As a dazed and shattered Washington region began to return to something resembling normalcy, the airport remained closed. DCA’s location at the heart of the federal government -- moments away from the Pentagon, White House, Capitol, and most of the buildings from which America is run -- had been transformed from a convenience into a danger.

High-level people in government and everyday commuters in and out of Washington suggested the airport should remain closed, possibly forever. I was living in Alexandria at the time, and have vivid memories of seeing the eerily quiet airport as the Yellow Line clacked past it each day.

In a new interview with WAMU, Rep. Jim Moran, who represents the northern Virginia district where the airport stands, says he took action to get the airport reopened, against the wishes of the Bush Administration.

“It was thousands of jobs at the airport, but more importantly than that, it was a major factor in the Washington area’s economy,” Moran told WAMU’s David Schultz.

Moran and other representatives from the districts surrounding Washington appealed to the White House, warning of a regional economic collapse, but the Bush Administration thought reopening DCA was too much of a risk.

“We got nowhere,” Moran told WAMU.  He said he then took a more aggressive approach.

“We finally got to the point where we threatened to enact legislation” to force the reopening of the airport, he said.
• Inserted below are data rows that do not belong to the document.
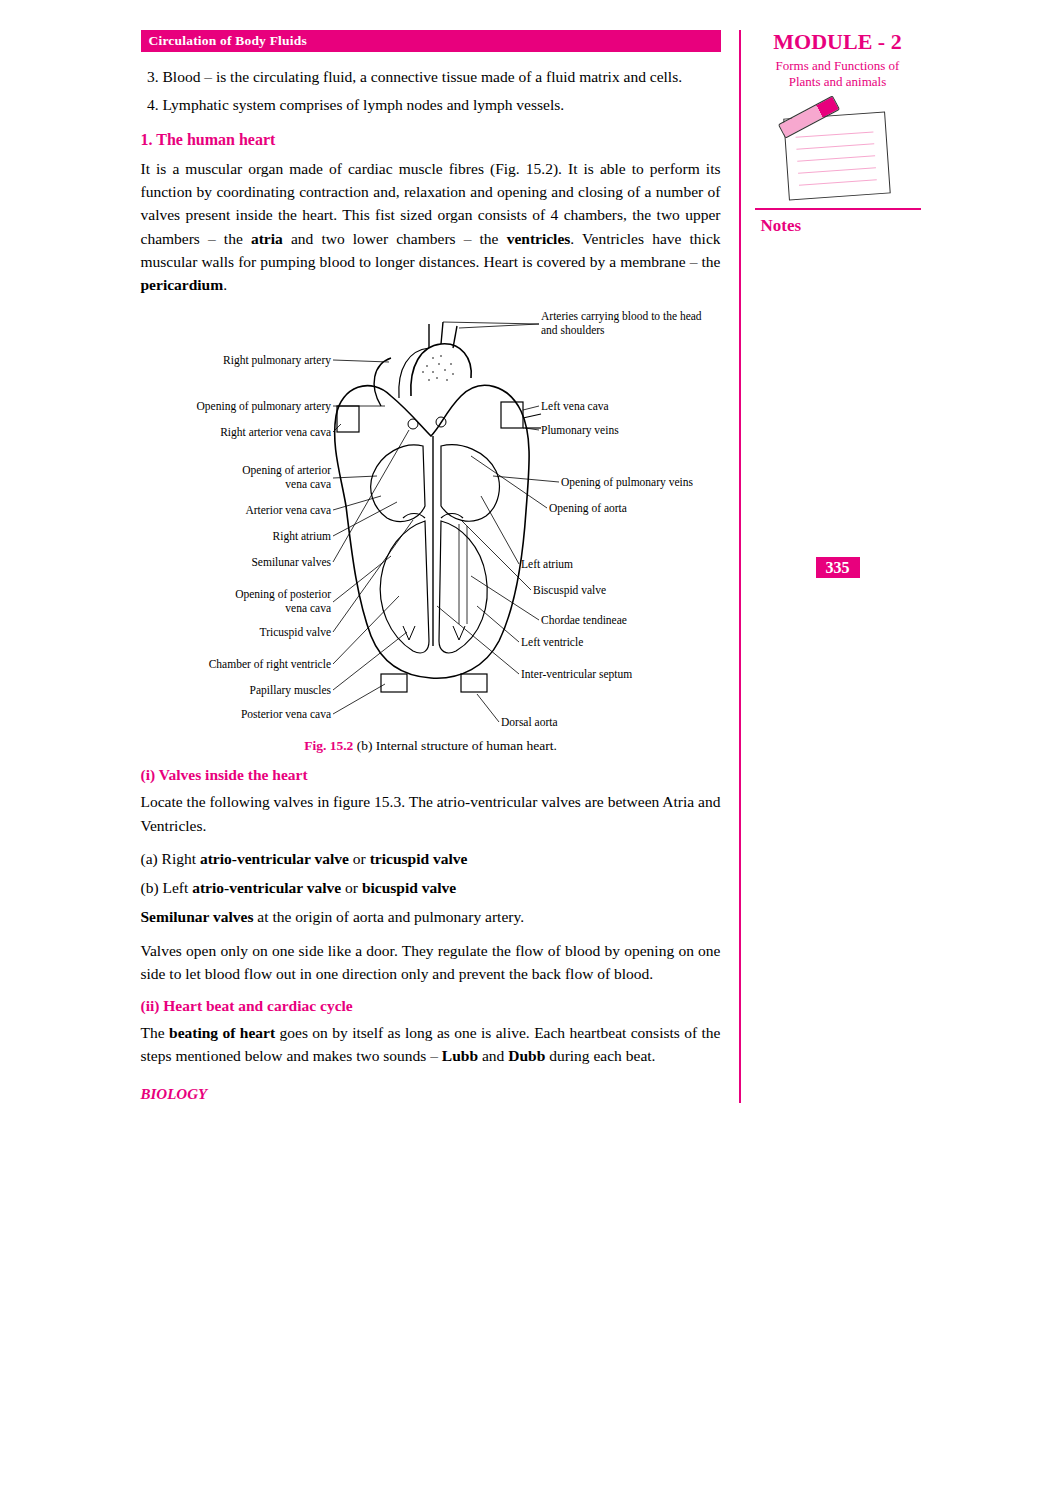Circulation of Body Fluids
Blood – is the circulating fluid, a connective tissue made of a fluid matrix and cells.
Lymphatic system comprises of lymph nodes and lymph vessels.
1. The human heart
It is a muscular organ made of cardiac muscle fibres (Fig. 15.2). It is able to perform its function by coordinating contraction and, relaxation and opening and closing of a number of valves present inside the heart. This fist sized organ consists of 4 chambers, the two upper chambers – the atria and two lower chambers – the ventricles. Ventricles have thick muscular walls for pumping blood to longer distances. Heart is covered by a membrane – the pericardium.
Arteries carrying blood to the head and shoulders Left vena cava Plumonary veins Opening of pulmonary veins Opening of aorta Left atrium Biscuspid valve Chordae tendineae Left ventricle Inter-ventricular septum Dorsal aorta Right pulmonary artery Opening of pulmonary artery Right arterior vena cava Opening of arterior vena cava Arterior vena cava Right atrium Semilunar valves Opening of posterior vena cava Tricuspid valve Chamber of right ventricle Papillary muscles Posterior vena cava
Fig. 15.2 (b) Internal structure of human heart.
(i) Valves inside the heart
Locate the following valves in figure 15.3. The atrio-ventricular valves are between Atria and Ventricles.
(a) Right atrio-ventricular valve or tricuspid valve
(b) Left atrio-ventricular valve or bicuspid valve
Semilunar valves at the origin of aorta and pulmonary artery.
Valves open only on one side like a door. They regulate the flow of blood by opening on one side to let blood flow out in one direction only and prevent the back flow of blood.
(ii) Heart beat and cardiac cycle
The beating of heart goes on by itself as long as one is alive. Each heartbeat consists of the steps mentioned below and makes two sounds – Lubb and Dubb during each beat.
BIOLOGY
MODULE - 2
Forms and Functions of
Plants and animals
Notes
335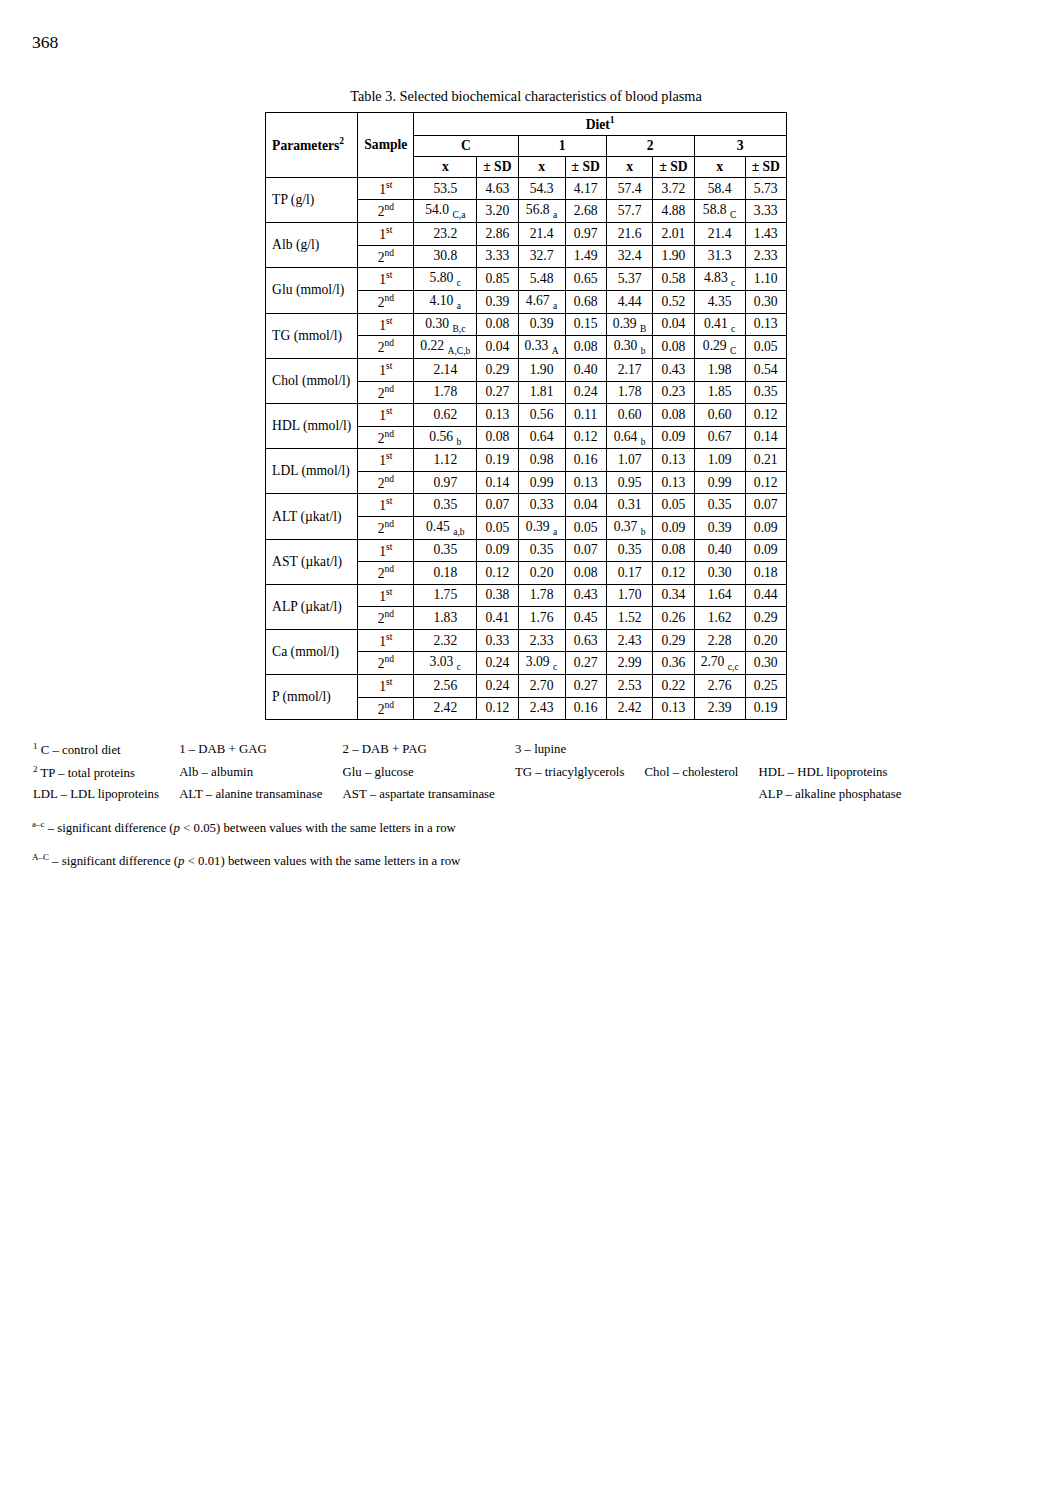368
Table 3. Selected biochemical characteristics of blood plasma
| Parameters 2 | Sample | Diet 1 |
| --- | --- | --- |
| C | 1 | 2 | 3 |
| x | ± SD | x | ± SD | x | ± SD | x | ± SD |
| TP (g/l) | 1 st | 53.5 | 4.63 | 54.3 | 4.17 | 57.4 | 3.72 | 58.4 | 5.73 |
| 2 nd | 54.0 C,a | 3.20 | 56.8 a | 2.68 | 57.7 | 4.88 | 58.8 C | 3.33 |
| Alb (g/l) | 1 st | 23.2 | 2.86 | 21.4 | 0.97 | 21.6 | 2.01 | 21.4 | 1.43 |
| 2 nd | 30.8 | 3.33 | 32.7 | 1.49 | 32.4 | 1.90 | 31.3 | 2.33 |
| Glu (mmol/l) | 1 st | 5.80 c | 0.85 | 5.48 | 0.65 | 5.37 | 0.58 | 4.83 c | 1.10 |
| 2 nd | 4.10 a | 0.39 | 4.67 a | 0.68 | 4.44 | 0.52 | 4.35 | 0.30 |
| TG (mmol/l) | 1 st | 0.30 B,c | 0.08 | 0.39 | 0.15 | 0.39 B | 0.04 | 0.41 c | 0.13 |
| 2 nd | 0.22 A,C,b | 0.04 | 0.33 A | 0.08 | 0.30 b | 0.08 | 0.29 C | 0.05 |
| Chol (mmol/l) | 1 st | 2.14 | 0.29 | 1.90 | 0.40 | 2.17 | 0.43 | 1.98 | 0.54 |
| 2 nd | 1.78 | 0.27 | 1.81 | 0.24 | 1.78 | 0.23 | 1.85 | 0.35 |
| HDL (mmol/l) | 1 st | 0.62 | 0.13 | 0.56 | 0.11 | 0.60 | 0.08 | 0.60 | 0.12 |
| 2 nd | 0.56 b | 0.08 | 0.64 | 0.12 | 0.64 b | 0.09 | 0.67 | 0.14 |
| LDL (mmol/l) | 1 st | 1.12 | 0.19 | 0.98 | 0.16 | 1.07 | 0.13 | 1.09 | 0.21 |
| 2 nd | 0.97 | 0.14 | 0.99 | 0.13 | 0.95 | 0.13 | 0.99 | 0.12 |
| ALT (µkat/l) | 1 st | 0.35 | 0.07 | 0.33 | 0.04 | 0.31 | 0.05 | 0.35 | 0.07 |
| 2 nd | 0.45 a,b | 0.05 | 0.39 a | 0.05 | 0.37 b | 0.09 | 0.39 | 0.09 |
| AST (µkat/l) | 1 st | 0.35 | 0.09 | 0.35 | 0.07 | 0.35 | 0.08 | 0.40 | 0.09 |
| 2 nd | 0.18 | 0.12 | 0.20 | 0.08 | 0.17 | 0.12 | 0.30 | 0.18 |
| ALP (µkat/l) | 1 st | 1.75 | 0.38 | 1.78 | 0.43 | 1.70 | 0.34 | 1.64 | 0.44 |
| 2 nd | 1.83 | 0.41 | 1.76 | 0.45 | 1.52 | 0.26 | 1.62 | 0.29 |
| Ca (mmol/l) | 1 st | 2.32 | 0.33 | 2.33 | 0.63 | 2.43 | 0.29 | 2.28 | 0.20 |
| 2 nd | 3.03 c | 0.24 | 3.09 c | 0.27 | 2.99 | 0.36 | 2.70 c,c | 0.30 |
| P (mmol/l) | 1 st | 2.56 | 0.24 | 2.70 | 0.27 | 2.53 | 0.22 | 2.76 | 0.25 |
| 2 nd | 2.42 | 0.12 | 2.43 | 0.16 | 2.42 | 0.13 | 2.39 | 0.19 |
| 1 C – control diet | 1 – DAB + GAG | 2 – DAB + PAG | 3 – lupine | |
| 2 TP – total proteins | Alb – albumin | Glu – glucose | TG – triacylglycerols | Chol – cholesterol | HDL – HDL lipoproteins |
| LDL – LDL lipoproteins | ALT – alanine transaminase | AST – aspartate transaminase | | | ALP – alkaline phosphatase |
a–c – significant difference (p < 0.05) between values with the same letters in a row
A–C – significant difference (p < 0.01) between values with the same letters in a row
Meeting with top Bush aides, including Karl Rove, who “were still adamant that it wasn’t going to open.” Moran recalls that he said, “We’re going to put this bill through that will embarrass the Bush Administration,” and said he had the votes lined up to pass it.

Moran now says he never had the votes, but “had a hunch that they hadn’t done their homework, and that they didn’t know that I didn’t have the votes.”

On the day after that Oct. 1 meeting, President Bush appeared at the airport to announce that it would reopen later that week.